-- WORK ORDER --
Which lines in the records below mention the word "PlayStation"? Copy each one out.

Dataset entries
- - - - -

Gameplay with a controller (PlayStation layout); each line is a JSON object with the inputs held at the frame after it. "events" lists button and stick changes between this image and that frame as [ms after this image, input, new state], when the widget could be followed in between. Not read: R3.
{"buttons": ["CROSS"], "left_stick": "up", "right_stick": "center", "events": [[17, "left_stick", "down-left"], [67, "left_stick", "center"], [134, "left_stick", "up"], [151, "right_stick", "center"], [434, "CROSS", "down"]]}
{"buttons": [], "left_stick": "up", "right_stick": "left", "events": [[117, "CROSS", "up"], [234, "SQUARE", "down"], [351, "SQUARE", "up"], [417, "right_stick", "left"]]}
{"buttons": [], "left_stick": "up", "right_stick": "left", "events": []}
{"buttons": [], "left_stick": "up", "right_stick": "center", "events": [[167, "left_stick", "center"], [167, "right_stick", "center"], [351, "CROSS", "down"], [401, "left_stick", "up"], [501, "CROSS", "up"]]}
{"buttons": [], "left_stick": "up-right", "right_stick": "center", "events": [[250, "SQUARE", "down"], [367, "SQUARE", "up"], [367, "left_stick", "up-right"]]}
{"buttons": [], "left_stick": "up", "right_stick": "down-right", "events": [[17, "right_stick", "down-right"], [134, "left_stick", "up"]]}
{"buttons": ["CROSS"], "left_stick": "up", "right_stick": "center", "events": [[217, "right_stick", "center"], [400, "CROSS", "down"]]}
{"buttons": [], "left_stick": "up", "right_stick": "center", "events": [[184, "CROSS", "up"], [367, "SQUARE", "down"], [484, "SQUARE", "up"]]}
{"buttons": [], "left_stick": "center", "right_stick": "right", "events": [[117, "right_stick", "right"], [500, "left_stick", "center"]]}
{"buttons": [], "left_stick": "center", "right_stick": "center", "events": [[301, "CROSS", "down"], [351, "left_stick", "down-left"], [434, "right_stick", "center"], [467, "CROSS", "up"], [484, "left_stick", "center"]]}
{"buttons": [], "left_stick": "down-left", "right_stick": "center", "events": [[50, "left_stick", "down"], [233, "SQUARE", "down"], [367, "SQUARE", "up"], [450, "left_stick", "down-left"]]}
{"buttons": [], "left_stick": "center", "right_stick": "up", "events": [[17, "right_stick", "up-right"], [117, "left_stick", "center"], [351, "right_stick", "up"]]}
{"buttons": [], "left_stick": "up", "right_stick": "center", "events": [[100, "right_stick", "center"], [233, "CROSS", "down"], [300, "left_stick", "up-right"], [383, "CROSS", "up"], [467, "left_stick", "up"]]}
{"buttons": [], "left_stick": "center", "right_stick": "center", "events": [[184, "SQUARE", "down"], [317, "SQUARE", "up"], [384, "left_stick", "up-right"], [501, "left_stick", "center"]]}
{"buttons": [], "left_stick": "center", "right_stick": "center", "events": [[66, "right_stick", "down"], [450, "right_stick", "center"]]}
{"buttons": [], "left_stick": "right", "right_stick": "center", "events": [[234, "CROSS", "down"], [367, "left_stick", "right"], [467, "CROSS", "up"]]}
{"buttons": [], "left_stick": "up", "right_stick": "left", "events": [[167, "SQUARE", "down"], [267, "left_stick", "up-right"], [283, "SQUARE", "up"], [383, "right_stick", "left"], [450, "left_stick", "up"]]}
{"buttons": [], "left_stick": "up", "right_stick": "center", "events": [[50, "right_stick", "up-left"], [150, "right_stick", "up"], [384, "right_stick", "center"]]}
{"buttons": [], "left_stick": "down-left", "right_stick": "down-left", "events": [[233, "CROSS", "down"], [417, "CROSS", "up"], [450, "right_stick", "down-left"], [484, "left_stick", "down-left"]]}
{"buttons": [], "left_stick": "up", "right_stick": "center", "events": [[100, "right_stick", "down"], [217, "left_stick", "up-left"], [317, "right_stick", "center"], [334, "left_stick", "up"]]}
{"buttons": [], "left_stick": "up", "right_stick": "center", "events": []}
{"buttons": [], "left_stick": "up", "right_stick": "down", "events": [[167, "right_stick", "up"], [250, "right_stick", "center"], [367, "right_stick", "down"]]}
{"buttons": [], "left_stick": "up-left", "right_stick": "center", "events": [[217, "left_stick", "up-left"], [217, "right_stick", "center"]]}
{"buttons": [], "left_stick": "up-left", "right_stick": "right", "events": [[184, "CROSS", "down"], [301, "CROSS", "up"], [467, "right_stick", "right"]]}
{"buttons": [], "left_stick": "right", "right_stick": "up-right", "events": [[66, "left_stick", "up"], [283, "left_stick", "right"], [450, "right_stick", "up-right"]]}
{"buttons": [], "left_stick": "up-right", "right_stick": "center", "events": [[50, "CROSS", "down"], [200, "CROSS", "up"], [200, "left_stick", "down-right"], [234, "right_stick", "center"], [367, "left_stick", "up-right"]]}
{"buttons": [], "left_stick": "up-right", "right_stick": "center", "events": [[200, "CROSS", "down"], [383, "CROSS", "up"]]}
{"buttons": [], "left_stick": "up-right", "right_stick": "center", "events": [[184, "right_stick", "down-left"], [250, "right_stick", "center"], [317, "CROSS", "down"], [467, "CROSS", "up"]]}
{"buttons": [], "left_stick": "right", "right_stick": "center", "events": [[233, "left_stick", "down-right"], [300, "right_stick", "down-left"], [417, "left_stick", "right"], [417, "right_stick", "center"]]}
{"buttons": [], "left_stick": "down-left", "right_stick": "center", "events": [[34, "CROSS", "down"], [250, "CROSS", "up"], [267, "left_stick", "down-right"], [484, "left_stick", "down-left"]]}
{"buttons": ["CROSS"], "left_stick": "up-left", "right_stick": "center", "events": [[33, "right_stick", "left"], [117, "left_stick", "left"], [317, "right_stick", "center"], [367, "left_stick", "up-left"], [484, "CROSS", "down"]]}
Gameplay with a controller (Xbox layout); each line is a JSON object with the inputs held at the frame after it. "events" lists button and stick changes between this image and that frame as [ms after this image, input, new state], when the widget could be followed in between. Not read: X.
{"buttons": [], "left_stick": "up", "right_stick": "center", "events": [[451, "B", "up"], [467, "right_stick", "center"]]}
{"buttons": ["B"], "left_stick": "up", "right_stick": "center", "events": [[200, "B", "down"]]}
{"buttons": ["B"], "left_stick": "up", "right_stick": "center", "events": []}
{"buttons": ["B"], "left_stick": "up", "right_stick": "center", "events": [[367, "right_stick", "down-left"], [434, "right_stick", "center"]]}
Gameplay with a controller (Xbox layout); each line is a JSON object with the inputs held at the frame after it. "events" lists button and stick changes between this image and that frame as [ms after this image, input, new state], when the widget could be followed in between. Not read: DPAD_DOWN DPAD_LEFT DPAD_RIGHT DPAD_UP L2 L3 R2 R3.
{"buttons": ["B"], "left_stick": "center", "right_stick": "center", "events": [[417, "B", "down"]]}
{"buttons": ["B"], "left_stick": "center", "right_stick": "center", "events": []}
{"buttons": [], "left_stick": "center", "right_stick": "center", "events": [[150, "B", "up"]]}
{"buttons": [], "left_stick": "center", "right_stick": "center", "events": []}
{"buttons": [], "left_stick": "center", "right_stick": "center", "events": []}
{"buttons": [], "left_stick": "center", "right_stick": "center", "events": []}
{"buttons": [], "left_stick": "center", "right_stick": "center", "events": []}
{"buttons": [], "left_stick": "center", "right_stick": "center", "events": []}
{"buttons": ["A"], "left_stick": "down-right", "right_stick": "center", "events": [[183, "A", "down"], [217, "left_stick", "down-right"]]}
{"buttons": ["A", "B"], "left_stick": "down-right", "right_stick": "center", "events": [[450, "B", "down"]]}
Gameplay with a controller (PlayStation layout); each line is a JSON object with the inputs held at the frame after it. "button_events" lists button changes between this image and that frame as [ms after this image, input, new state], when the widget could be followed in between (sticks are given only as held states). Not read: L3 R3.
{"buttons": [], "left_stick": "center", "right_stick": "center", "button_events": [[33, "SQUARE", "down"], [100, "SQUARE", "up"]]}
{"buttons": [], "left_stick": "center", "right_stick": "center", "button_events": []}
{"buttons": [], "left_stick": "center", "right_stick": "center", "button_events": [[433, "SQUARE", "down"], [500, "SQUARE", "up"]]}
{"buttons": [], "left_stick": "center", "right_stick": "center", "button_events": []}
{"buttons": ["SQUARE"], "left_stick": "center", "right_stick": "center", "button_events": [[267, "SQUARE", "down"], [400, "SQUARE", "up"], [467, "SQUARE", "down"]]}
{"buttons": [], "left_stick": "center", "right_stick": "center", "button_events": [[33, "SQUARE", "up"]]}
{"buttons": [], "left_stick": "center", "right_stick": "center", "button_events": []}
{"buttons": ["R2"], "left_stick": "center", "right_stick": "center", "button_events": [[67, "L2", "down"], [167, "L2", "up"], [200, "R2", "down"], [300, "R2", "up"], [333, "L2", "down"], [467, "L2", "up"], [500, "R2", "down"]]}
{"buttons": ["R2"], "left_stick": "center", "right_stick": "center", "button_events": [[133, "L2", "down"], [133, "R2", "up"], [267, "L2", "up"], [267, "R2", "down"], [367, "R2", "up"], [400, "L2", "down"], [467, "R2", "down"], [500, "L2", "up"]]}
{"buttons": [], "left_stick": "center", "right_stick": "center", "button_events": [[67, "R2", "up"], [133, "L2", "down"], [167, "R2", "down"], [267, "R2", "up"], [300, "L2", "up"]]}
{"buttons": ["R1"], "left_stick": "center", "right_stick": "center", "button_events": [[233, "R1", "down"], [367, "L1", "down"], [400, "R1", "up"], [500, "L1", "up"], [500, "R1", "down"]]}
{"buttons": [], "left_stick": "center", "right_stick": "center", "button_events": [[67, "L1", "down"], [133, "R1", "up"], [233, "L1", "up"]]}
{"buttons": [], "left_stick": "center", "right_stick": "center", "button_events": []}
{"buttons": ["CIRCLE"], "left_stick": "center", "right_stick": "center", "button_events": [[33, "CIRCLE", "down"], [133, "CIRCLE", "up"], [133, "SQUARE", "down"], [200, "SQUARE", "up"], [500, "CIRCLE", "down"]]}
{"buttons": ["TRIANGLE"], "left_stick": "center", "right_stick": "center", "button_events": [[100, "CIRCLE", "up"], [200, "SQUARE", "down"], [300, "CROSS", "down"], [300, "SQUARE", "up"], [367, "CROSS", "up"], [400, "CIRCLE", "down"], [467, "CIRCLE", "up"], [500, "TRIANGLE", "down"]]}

- - - - -

-- ANSWER SPACE --
Gameplay with a controller (PlayStation layout); each line is a JSON object with the inputs held at the frame after it. "events" lists button and stick changes between this image and that frame as [ms after this image, input, new state], when the widget could be followed in between. Not read: R3.
Gameplay with a controller (PlayStation layout); each line is a JSON object with the inputs held at the frame after it. "button_events" lists button changes between this image and that frame as [ms after this image, input, new state], when the widget could be followed in between (sticks are given only as held states). Not read: L3 R3.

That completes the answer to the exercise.